Overall Rank (of 152) | Name | Clutch Ratio |
---|---|---|
18 | Pete Sampras | 1.03 |
20 | Rafael Nadal | 1.03 |
21 | Novak Djokovic | 1.03 |
26 | Tomas Berdych | 1.03 |
71 | Andy Roddick | 1.01 |
74 | Andre Agassi | 1.01 |
92 | Lleyton Hewitt | 1.01 |
122 | Marat Safin | 1.00 |
128 | Roger Federer | 1.00 |
In terms of relative rankings, I guess this makes some sense—Nadal and Djokovic are renowned for being battlers, Safin is a headcase, and Federer is “weak in big points,” they say. Still, these are very small differences, and while over a career 1-2% adds up, I think it’s foolish to conclude anything from this list.
Our results thus far give us some odd ideas about who’s clutch, which is a cause for concern, but we haven’t tested the most important aspect of our theory: that this metric should be consistent year over year. To check this, I took every pair of consecutive years in which a player played at least 50 matches and looked at the clutch ratios in years 1 and 2. We would expect there to be some correlation here if, in fact, this stat captures something intrinsic about a player.
As it turns out, we get a correlation of 0.038 here, which is both small and insignificant. Thus, this metric suggests that players are not intrinsically better or worse in break point situations (or at least, it’s not visible in the data as a whole).
What conclusions can we draw from this? Here we run into a common issue with concepts like clutch that are difficult to quantify—when you get no result, is the reason that nothing’s there or that the metric is crappy? In this case, while I don’t think the metric is outstanding, I don’t see any major issues with it other than a lack of granularity. Thus, I’m inclined to believe that in the grand scheme of things, players don’t really step their games up on break point.
Does this mean that clutch isn’t a thing in tennis? Well, no. There are a lot of other possible clutch metrics, some of which are going to be supremely handicapped by sample size issues (Grand Slam performance, e.g.). All told, I certainly won’t write off the idea that clutch is a thing in tennis, but I would want to see significantly more granular data before I formed an opinion one way or another.
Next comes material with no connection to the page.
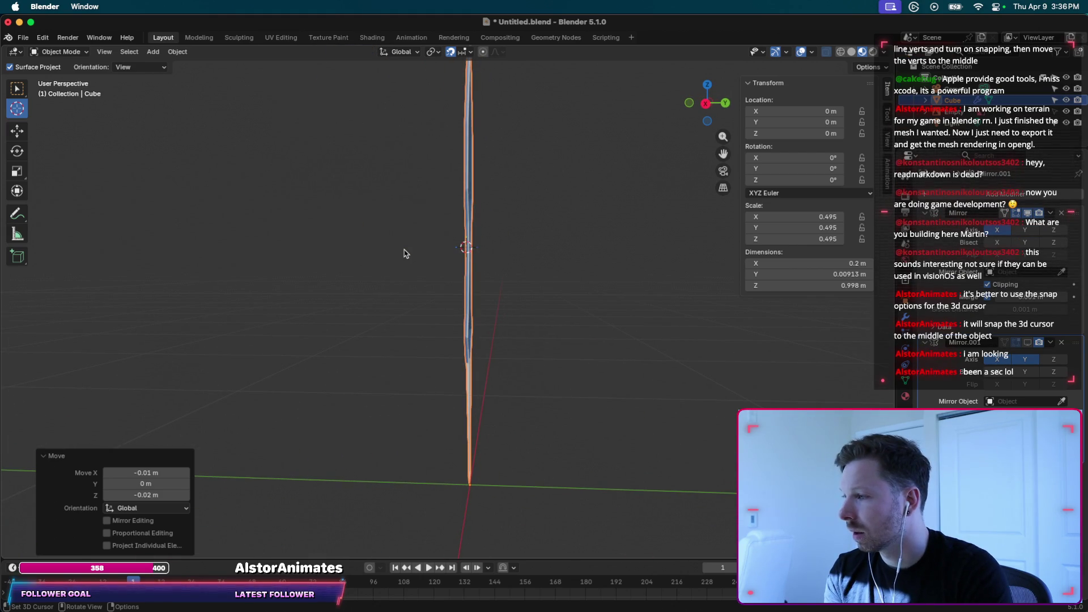
{"action": "scroll", "coordinate": [406, 253], "scroll_direction": "right", "scroll_amount": 5}
{"action": "left_click", "coordinate": [17, 89]}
Very interesting article! Did you run the data for break points on their own serve only? I’m wondering if the year-to-year consistency of that metric would improve compared to measuring both service and return break points.
Thanks, Glen! That’s an interesting question with an interesting answer. There’s no correlation for break points as returners, but there is a small but significant correlation (0.121) for the serve points. One explanation, I suppose, is that servers can step their game up by focusing and hitting a very good serve more easily than a returner can alter the quality of his return (if that makes any sense). This is some small evidence for clutch play, though the small correlation suggests to me that luck plays a much larger role than any intrinsic skills.
If you’re curious, the career top 10 for this more stable, serving-based metric are Jan Siemerink, Mark Woodforde, Kenneth Carlsen, Andrei Chersakov, Jeremy Chardy, John Isner, Fabrice Santoro, Thomas Muster, Alexander Volkov, and Jeff Tarango. I’m not sure what to make of that list.